Description of the task
Everything in the listing except the pictures should be written out exactly.

Data extract
_____
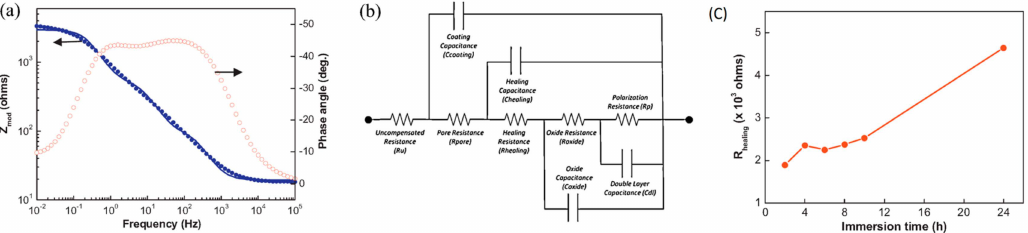
Figure 11. ( a ) Bode plots and fitted curves (solid line) of scratched epoxy coating with HDI filled PU after 8 h of immersion in 1 M NaCl solution, corresponding ( b ) equivalent circuit in EIS measurement and ( c ) healing resistances ( R healing ) versus immersion time plot. Adapted from [62], with permission from © 2014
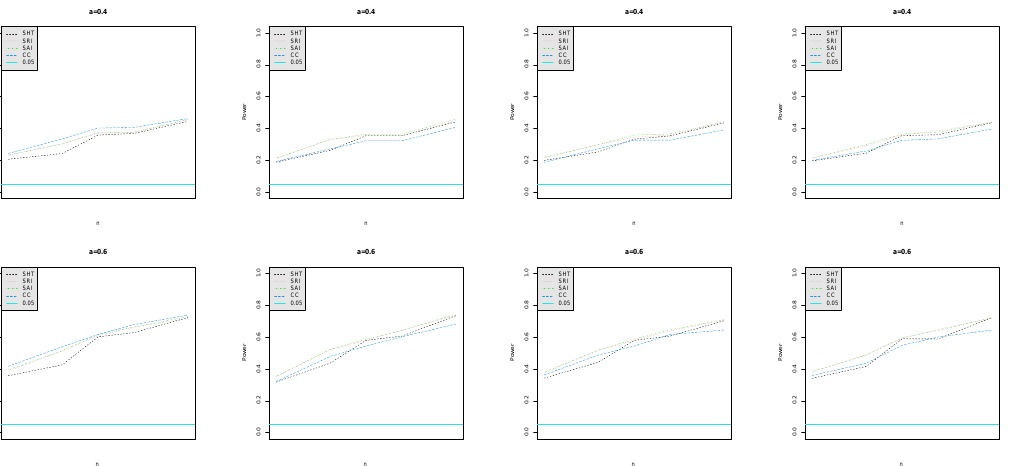
Figure A3. SHT, SRI, SAI and CC represent empirical powers evaluated from IPW, regression imputation, AIPW and CC methods against the sample size n for missingness data mechanism models E1 (left panel), E2 (left second panel), E3 (right second panel) and E4 (right panel) for a = 0.4 (upper row) and 0.6 (lower row) under balanced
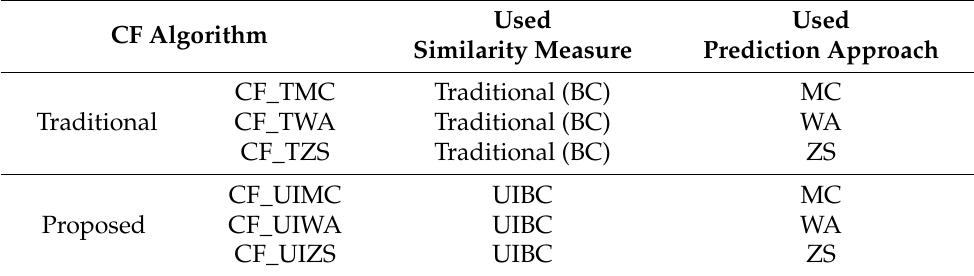
Table 15. Details of used similarity metrics and prediction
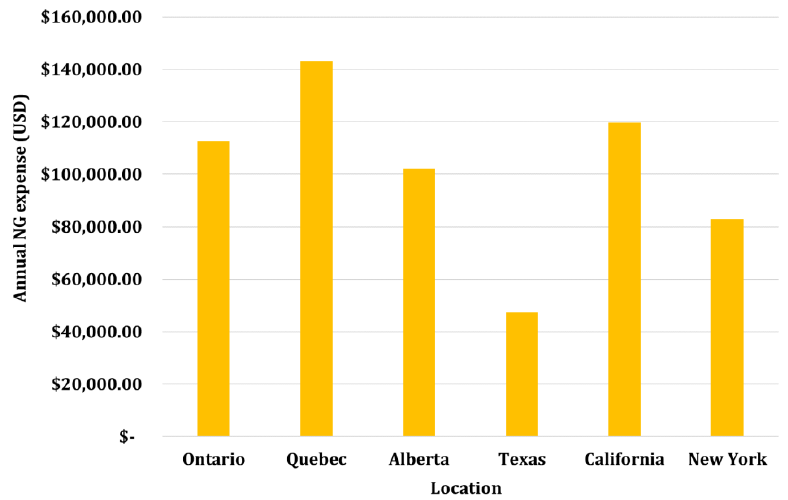
below in Figure 27. below in Figure 27.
_____
Output of the exercise
Figure 11. ( a ) Bode plots and fitted curves (solid line) of scratched epoxy coating with HDI filled PU after 8 h of immersion in 1 M NaCl solution, corresponding ( b ) equivalent circuit in EIS measurement and ( c ) healing resistances ( R healing ) versus immersion time plot. Adapted from [62], with permission from © 2014
Figure A3. SHT, SRI, SAI and CC represent empirical powers evaluated from IPW, regression imputation, AIPW and CC methods against the sample size n for missingness data mechanism models E1 (left panel), E2 (left second panel), E3 (right second panel) and E4 (right panel) for a = 0.4 (upper row) and 0.6 (lower row) under balanced
Table 15. Details of used similarity metrics and prediction
below in Figure 27. below in Figure 27.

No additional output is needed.